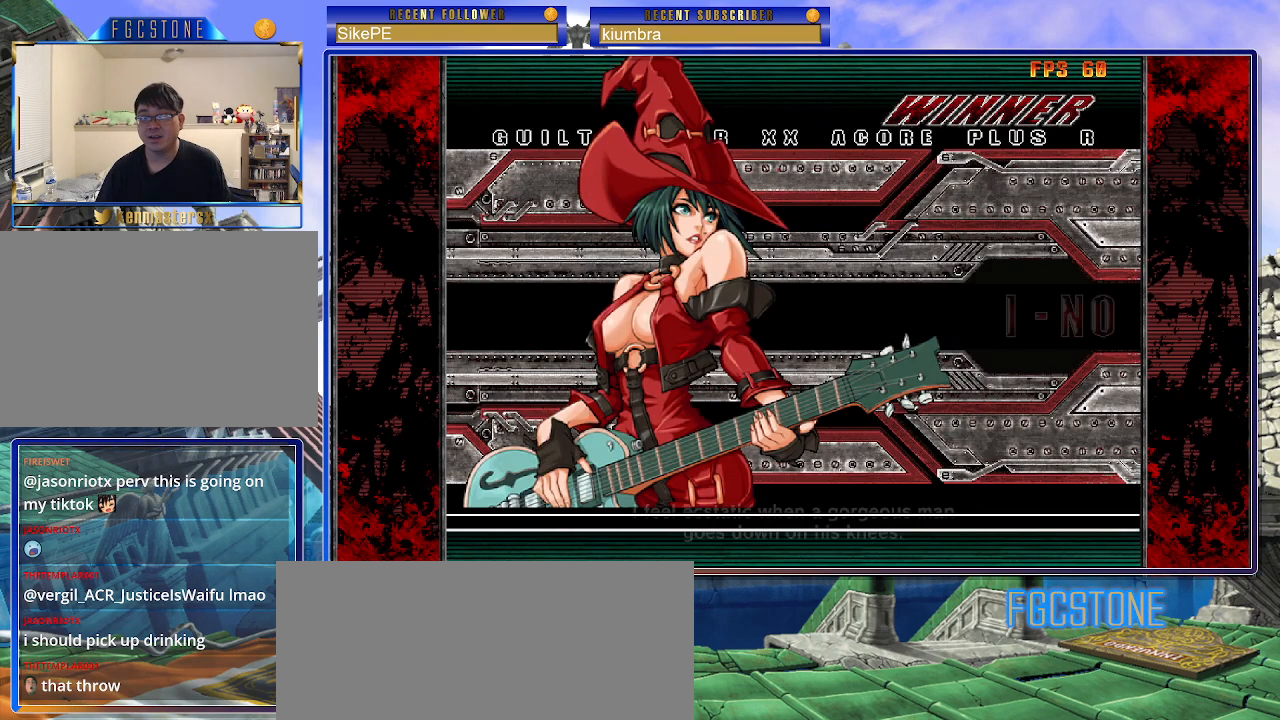
{"buttons": [], "left_stick": "center", "events": []}
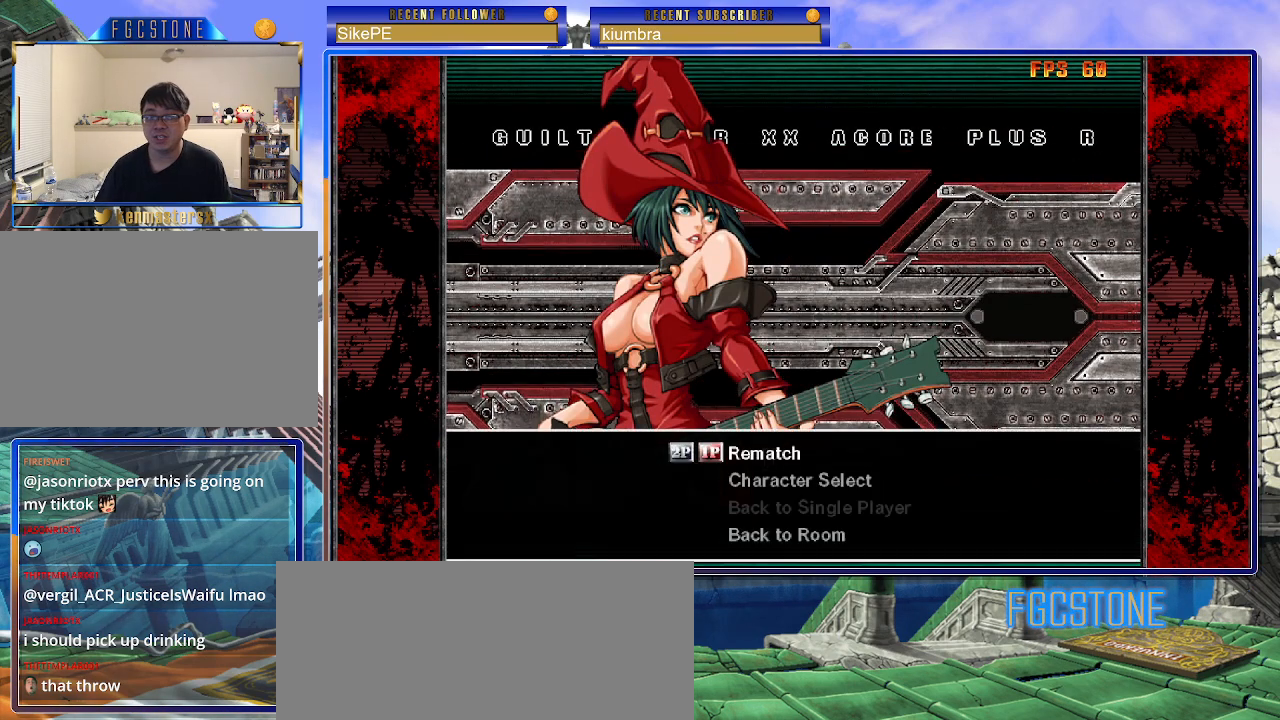
{"buttons": ["P"], "left_stick": "center", "events": [[400, "P", "down"]]}
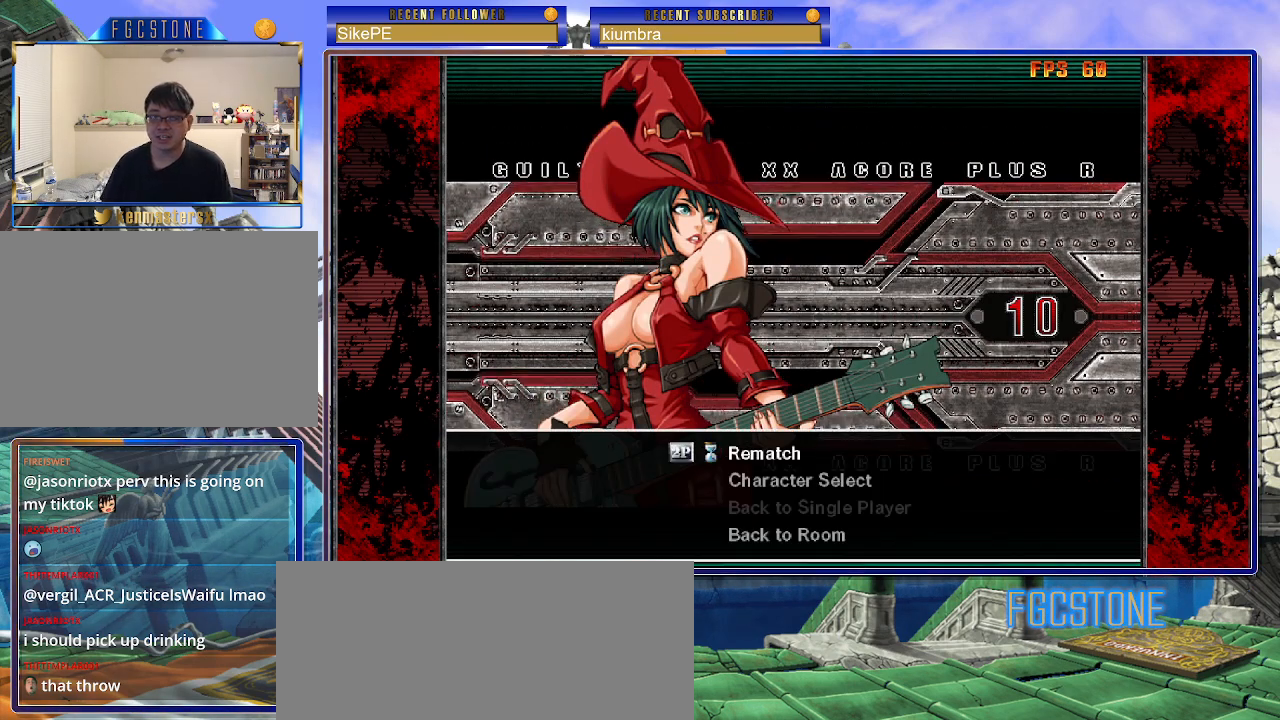
{"buttons": [], "left_stick": "center", "events": [[17, "P", "up"]]}
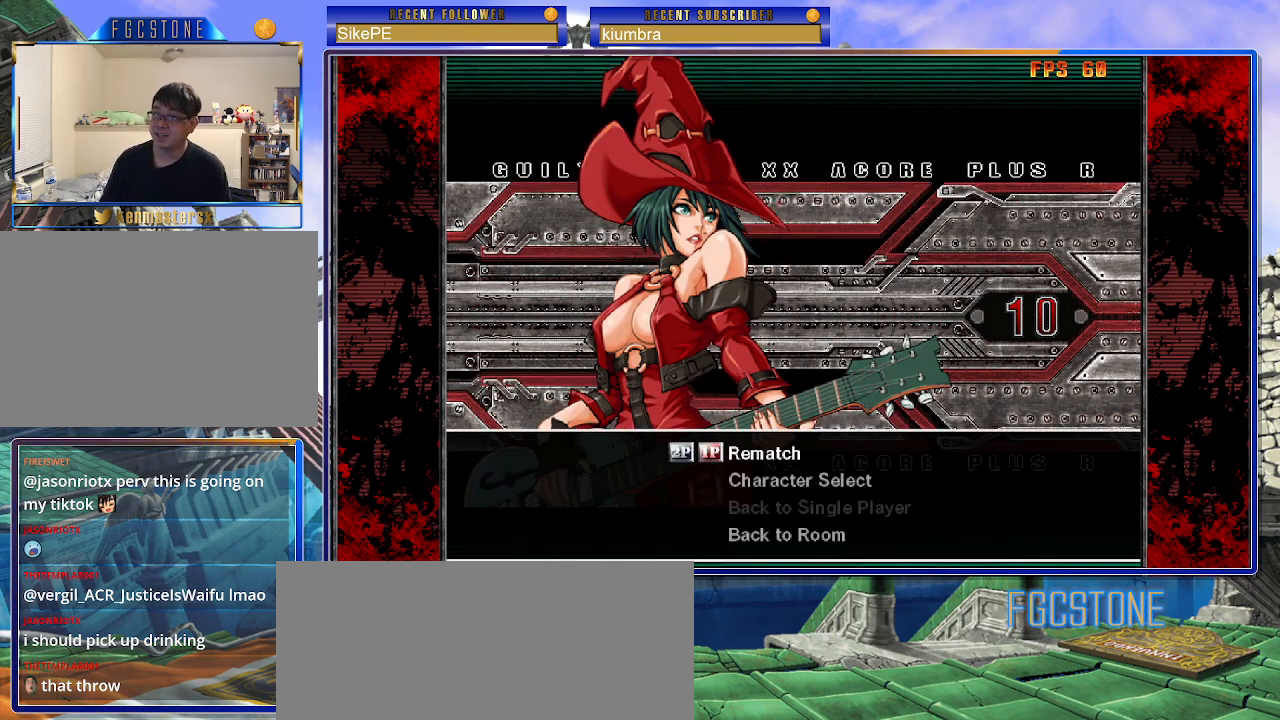
{"buttons": [], "left_stick": "center", "events": []}
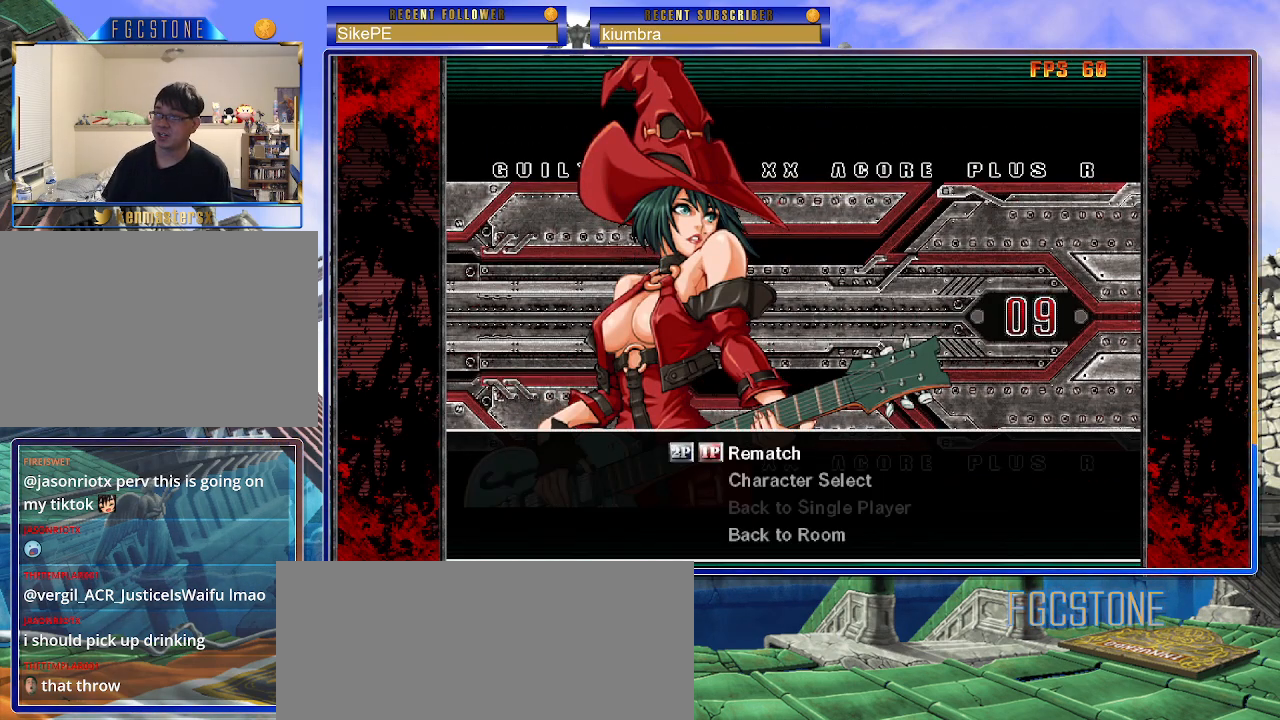
{"buttons": [], "left_stick": "center", "events": [[50, "P", "down"], [167, "P", "up"]]}
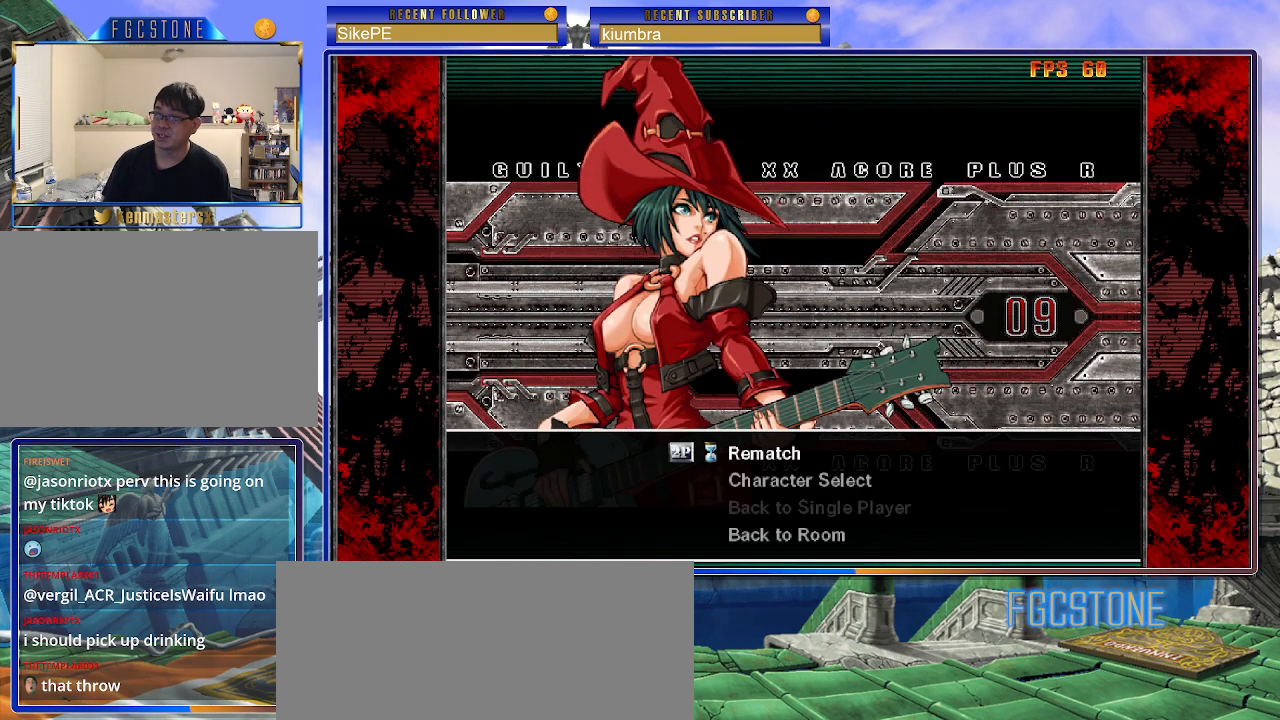
{"buttons": [], "left_stick": "center", "events": []}
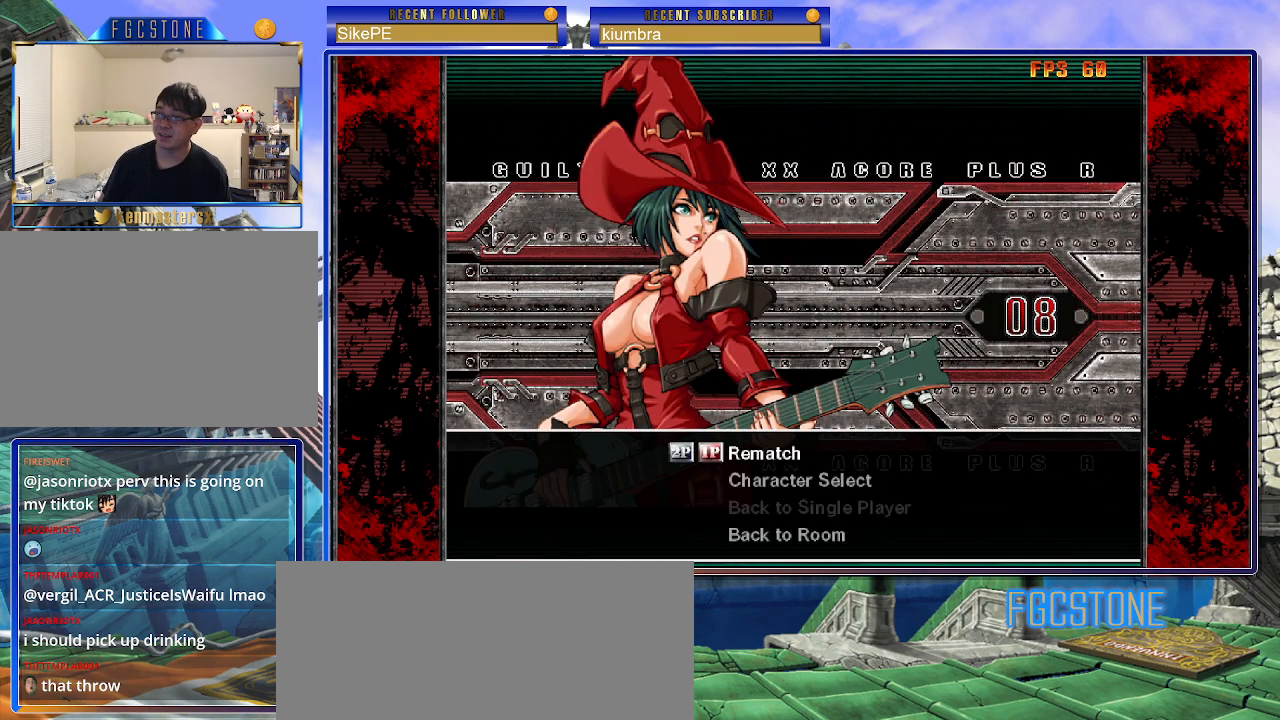
{"buttons": [], "left_stick": "center", "events": []}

### Aim of the exercise
Please copy every line from the entries that includes the word "down".

### Answer area
{"buttons": ["P"], "left_stick": "center", "events": [[400, "P", "down"]]}
{"buttons": [], "left_stick": "center", "events": [[50, "P", "down"], [167, "P", "up"]]}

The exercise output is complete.